Lauren Gross is a student at the Frostburg State University. She is an ISA Featured Blogger and studied abroad with ISA in Athens, Greece.
My life is in ruins. Literally. For as long as I can remember, I’ve been interested in one thing: ancient Greece. Naturally, when I decided to study abroad, I knew exactly where I wanted to go. In my head, I had so many ideas about what my experience might be like and how it would impact me.
My first piece of advice is to throw all of that out the window.
On my first night in the city, I went into town with three other girls on my program. We took the metro, which was nothing new for a Washington D.C. native like me. It all seemed so mundane- I was almost disappointed. Where was the angelic choir singing as I stepped off the platform? For a moment, I was worried that I had made a big mistake.
Then I walked outside of Monistiraki Metro Station into the heart of Athens. The angelic choir took the form of a street performer singing a song by Journey at the top of his lungs, with the gleaming marble face of the ancient library of Hadrian for a backdrop. The monument was lit up in the night, and that’s when it hit me: this country was more than just a place I had dreamed of visiting. There was a vibrancy of the city that had nothing to do with the dusty pages of a book I’d read – it came from real people living lives that I had no prior understanding of.
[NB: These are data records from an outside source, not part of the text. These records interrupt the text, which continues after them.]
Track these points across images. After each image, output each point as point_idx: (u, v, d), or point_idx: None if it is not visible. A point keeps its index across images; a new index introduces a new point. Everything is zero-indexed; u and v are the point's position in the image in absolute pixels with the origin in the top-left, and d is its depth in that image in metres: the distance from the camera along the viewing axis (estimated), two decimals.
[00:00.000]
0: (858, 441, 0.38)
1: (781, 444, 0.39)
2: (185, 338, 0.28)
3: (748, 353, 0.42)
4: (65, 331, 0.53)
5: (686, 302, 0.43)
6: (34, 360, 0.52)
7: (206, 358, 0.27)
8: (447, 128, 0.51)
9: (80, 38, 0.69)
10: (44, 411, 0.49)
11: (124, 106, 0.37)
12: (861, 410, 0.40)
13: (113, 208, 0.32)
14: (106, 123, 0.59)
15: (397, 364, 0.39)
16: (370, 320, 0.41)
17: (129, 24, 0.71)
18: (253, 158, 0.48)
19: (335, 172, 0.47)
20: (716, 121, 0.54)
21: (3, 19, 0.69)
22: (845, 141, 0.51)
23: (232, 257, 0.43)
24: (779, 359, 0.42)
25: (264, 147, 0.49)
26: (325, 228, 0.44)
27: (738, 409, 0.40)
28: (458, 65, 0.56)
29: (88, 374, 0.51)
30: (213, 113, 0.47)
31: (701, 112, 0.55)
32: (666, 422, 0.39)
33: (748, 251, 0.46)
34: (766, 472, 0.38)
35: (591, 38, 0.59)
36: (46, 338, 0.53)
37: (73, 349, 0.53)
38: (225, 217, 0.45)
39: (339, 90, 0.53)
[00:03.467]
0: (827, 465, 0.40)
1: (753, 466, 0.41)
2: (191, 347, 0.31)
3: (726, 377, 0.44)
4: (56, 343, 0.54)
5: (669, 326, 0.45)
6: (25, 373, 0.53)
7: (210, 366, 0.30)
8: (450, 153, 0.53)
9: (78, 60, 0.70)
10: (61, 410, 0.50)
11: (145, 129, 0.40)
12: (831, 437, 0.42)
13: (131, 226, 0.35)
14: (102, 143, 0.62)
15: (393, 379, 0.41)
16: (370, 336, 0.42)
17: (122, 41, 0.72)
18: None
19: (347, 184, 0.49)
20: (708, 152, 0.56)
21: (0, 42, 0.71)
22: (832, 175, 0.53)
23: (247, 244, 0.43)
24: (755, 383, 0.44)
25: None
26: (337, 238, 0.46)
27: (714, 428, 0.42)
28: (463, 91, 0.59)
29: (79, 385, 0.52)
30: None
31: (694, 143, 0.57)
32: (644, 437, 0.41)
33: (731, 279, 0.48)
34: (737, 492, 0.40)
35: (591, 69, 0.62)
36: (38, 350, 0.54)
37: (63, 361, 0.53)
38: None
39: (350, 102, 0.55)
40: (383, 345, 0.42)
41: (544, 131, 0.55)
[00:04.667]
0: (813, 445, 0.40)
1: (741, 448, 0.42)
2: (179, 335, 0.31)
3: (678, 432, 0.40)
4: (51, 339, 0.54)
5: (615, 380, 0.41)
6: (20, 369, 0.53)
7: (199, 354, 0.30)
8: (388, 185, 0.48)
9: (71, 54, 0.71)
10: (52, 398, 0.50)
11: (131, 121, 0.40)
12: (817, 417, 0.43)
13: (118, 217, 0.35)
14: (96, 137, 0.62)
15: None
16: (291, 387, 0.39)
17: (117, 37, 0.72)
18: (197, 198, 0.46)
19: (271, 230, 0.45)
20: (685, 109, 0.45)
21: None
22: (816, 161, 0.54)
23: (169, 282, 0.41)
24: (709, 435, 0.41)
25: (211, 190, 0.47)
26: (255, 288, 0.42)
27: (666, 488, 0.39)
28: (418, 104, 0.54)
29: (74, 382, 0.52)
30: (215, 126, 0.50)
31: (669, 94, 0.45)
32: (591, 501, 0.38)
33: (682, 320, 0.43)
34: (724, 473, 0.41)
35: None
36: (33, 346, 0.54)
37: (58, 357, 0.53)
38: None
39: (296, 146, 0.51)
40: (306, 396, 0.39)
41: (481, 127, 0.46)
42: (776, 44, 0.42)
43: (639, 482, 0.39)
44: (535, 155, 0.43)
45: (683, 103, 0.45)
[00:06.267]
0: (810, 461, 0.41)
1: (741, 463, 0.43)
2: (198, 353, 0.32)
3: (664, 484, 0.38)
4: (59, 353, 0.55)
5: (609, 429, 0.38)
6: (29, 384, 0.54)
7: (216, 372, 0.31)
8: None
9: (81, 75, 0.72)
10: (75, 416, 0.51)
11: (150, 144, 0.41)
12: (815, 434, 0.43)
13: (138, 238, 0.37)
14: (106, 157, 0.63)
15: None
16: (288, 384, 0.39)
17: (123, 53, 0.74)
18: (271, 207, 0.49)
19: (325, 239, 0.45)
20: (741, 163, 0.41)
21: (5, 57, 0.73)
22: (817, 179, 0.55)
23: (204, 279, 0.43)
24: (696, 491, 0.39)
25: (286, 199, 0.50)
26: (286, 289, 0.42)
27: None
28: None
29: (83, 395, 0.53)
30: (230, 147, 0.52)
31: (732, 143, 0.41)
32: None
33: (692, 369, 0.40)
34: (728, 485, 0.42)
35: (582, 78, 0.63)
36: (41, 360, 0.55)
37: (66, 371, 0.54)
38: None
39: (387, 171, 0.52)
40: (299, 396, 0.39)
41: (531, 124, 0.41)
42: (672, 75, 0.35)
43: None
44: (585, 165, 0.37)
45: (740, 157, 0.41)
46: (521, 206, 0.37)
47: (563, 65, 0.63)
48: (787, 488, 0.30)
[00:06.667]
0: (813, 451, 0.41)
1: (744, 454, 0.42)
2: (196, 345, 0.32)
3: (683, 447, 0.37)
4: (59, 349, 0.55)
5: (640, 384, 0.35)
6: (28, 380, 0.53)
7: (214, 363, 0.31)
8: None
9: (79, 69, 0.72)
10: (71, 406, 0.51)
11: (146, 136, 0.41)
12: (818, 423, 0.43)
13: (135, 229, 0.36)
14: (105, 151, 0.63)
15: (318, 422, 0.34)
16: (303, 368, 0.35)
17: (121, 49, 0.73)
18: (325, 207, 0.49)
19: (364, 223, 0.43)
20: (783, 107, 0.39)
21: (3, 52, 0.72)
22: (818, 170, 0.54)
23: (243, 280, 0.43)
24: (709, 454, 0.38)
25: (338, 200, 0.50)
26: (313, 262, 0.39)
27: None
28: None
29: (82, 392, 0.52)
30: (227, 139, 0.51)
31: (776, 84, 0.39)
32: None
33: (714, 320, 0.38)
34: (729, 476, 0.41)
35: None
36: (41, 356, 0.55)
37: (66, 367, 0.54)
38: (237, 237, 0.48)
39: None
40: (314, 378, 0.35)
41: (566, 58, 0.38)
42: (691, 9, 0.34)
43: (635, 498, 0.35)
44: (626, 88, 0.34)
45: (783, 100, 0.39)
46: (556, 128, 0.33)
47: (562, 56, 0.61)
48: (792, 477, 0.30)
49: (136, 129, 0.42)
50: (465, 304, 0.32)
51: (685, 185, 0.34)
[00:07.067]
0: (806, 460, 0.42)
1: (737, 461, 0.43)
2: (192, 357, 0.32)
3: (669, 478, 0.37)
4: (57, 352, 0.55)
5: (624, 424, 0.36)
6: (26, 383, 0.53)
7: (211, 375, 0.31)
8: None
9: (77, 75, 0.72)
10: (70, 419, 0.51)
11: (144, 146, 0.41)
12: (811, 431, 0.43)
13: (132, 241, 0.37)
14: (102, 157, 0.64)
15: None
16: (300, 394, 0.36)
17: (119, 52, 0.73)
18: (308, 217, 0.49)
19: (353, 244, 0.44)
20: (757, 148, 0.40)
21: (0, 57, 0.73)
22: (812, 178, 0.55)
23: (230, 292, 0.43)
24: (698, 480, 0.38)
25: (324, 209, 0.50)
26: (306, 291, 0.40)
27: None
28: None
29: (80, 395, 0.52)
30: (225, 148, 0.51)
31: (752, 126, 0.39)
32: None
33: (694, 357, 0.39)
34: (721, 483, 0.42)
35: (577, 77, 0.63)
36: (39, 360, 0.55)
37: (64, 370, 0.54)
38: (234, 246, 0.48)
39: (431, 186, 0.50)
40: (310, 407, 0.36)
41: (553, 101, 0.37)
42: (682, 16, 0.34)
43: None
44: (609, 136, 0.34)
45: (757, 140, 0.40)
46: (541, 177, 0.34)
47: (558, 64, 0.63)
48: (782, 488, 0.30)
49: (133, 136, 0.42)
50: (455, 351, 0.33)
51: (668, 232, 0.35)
For the first week, I hit the tourist spots. Pictures in front of the Acropolis? Yes please. But after a few days, I felt as if I had trapped myself in a bubble. I was hanging out with the same people, having the same conversations, and doing everything that I could have done back in the United States. Forget that.
My second piece of advice is to run. Run far and fast from everything you know.
I’ve had a crippling fear of heights since I can remember, but the view from the highest peak of Athens was worth it. The point is- try everything. Even if you’re afraid, or if you don’t think you’ll like it, try it. Understand that your expectations going into the trip will be vastly different from what you’ll find. Most importantly, be open to learning, and be open to change.
I’ve gotten lost looking for museums, I’ve gotten lost in the market district, I even got lost coming down from the highest peak in Athens, but in all that time, looking forward was the only way I got myself back.
There will be times when you will miss home. It happened to me on the back roads of a mountain, when no one spoke my language and the sky was getting dark. But with all frustrations aside, what you find may be far more exciting than what you’ve left behind.
In short: no, study abroad will not be everything you hope it will be. It will be exactly what you make of it, which means if you keep a positive attitude and learn to roll with the punches, it will be far better than you could have ever imagined.